SNP_all_matrix (SNPs_all_matrix)
This is the file of concatenated SNPs created from
SNPs_all that summarizes the alleles at all loci
of all strains.
tree_out (tree_out_c)
If there is no labels for internal nodes, this output file will
have a tree in newick form with internal nodes named.
tree_hre_label (tree_hre_labels.tre)
This is the tree with nodes and leaves labeled with the number of HRE events (x#) and mutations or errors (m#)
snp_map (snp_map_c)
This output file contains information to map SNP IDs to SNP
surrounding sequences.
hgtSNP (hreSNPs)
This contains a listing of SNPs predicted to be involved in HRE events, in the format of SNP_all input but with an extra first column numbering the loci.
block_out (block_out_c)
In this output file, each line is a block, and the numbers in
each line is the SNP IDs of the block.
event_out (event_out_c)
This output file contains the detected events in English. We do
not recommand parsing this file to get information.
snp_out (snp_out_c)
This output file contains inferred SNPs. HreFinder infers SNPs
for missing data, and "corrects" SNP alleles if HreFinder thinks
the SNPs are better explained by errors. Note that the accuracy
is data dependent.
hgt_only (hre_result_c)
This output file is essentially the same as event_out, but it
contains only HRE events.
event_summ (event_summ_c)
This output file is essentially the same as event_out, but not
in English. This file is good for parsing to extract more
information. See the first few lines of the file for the format
explanation.
hgt_from_to (hre_from_to_c)
This output file lists the numbers of HREs between each pair of
nodes in the tree if there is at least one HRE.
node_summ (node_summ_c)
This output file lists the number of mutations/errors/HRE of
each node, and their branch length.
picture (picture_c.png)
This output png file draws the events. SNPs are sorted by their
order in the master genome and separated by blocks. Red for
mutations, blue for errors, and cyan for HREs.
seq_out (seq_out_c)
This output file contains the HRE sequences. If an HRE occurs on
a leaf node, then the corresponding sequence is extracted from
fasta_file.
tree_name_int (tree_int)
This input/output file is for simulation. The program sib.py
that generates inversion doesn't read branch length as floating
point number, so we round the branch length to integers for
sib.py.
hre_from_to_by_locus
A table of all loci predicted to be involved in HRE and the donor
(from) and recipient (to) strains. For HRE's from or to internal
nodes, all the genomes under that node are listed in from/to columns
tanglegram.eps
Tanglegram picture of with lines connecting the nodes between which HRE's are predicted.

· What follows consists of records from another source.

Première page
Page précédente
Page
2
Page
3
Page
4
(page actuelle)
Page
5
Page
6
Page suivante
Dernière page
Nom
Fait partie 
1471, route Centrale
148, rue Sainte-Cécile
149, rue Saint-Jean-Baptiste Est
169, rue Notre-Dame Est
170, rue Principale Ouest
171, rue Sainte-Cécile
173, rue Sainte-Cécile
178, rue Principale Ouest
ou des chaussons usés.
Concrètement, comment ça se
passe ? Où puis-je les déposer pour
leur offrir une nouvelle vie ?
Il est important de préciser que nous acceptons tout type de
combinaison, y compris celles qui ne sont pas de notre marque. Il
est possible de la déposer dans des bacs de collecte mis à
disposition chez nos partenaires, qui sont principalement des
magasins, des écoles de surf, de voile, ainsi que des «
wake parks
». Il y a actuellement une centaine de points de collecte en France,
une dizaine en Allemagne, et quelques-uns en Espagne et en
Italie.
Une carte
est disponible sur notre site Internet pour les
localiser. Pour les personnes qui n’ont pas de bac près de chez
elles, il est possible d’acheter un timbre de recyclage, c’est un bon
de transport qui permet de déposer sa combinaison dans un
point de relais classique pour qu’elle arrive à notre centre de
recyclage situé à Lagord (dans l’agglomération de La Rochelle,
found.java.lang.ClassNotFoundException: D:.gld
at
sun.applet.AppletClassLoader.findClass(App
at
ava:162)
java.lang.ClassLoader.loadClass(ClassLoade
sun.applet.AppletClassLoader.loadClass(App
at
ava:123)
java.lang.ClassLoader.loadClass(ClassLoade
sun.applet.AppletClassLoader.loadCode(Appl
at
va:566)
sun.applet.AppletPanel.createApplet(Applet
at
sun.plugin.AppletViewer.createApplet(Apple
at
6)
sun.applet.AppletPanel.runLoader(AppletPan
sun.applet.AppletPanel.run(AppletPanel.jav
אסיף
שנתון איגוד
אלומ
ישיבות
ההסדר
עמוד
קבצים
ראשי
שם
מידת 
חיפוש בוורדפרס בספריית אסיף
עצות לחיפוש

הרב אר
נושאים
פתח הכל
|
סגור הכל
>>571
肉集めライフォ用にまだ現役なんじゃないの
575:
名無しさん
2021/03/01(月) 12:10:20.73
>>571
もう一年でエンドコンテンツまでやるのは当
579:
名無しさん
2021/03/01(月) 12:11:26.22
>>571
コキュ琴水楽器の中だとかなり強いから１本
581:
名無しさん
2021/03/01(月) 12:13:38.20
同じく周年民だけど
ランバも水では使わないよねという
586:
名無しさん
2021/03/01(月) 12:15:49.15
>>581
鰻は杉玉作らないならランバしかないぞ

HRE's are plotted from the tree on the left to the tree on the right. "_" is pre-pended
to genome names of tree on the right so bioperl module will not automatically
connect taxa with same name.
----------------------------------------------------------------
In the run_config.py lines 16-21, you can change the costs to make
HRE more or less likely.
# Cost of events, feel free to change them
cost_error = 2
cost_mutation = 3
cost_HGT = 5
cost_out_group_open = 7
cost_out_group_extend = 1
----------------------------------------------------------------
RUNNING SIMULATION
Simply try to run single_run_simulation.py, read and run
simulation_for_paper.py in simulation/ directory.
----------------------------------------------------------------
SIMULATION WITHOUT INVERSIONS
In the src/ directory, open the file readSib.h, uncomment the
line of #define NO_INVERSION, re-compile, and it will be fine.
Note that the numbers in the paper are obtained by simulation
without inversions.
----------------------------------------------------------------
Some places we refer to HRE as HGT (horizontal gene transfer), the original
name for our method.
HRE is more accurate for what we are trying to predict, but to avoid introducing
unanticipated bugs we have left some of the original HGT's in variable names.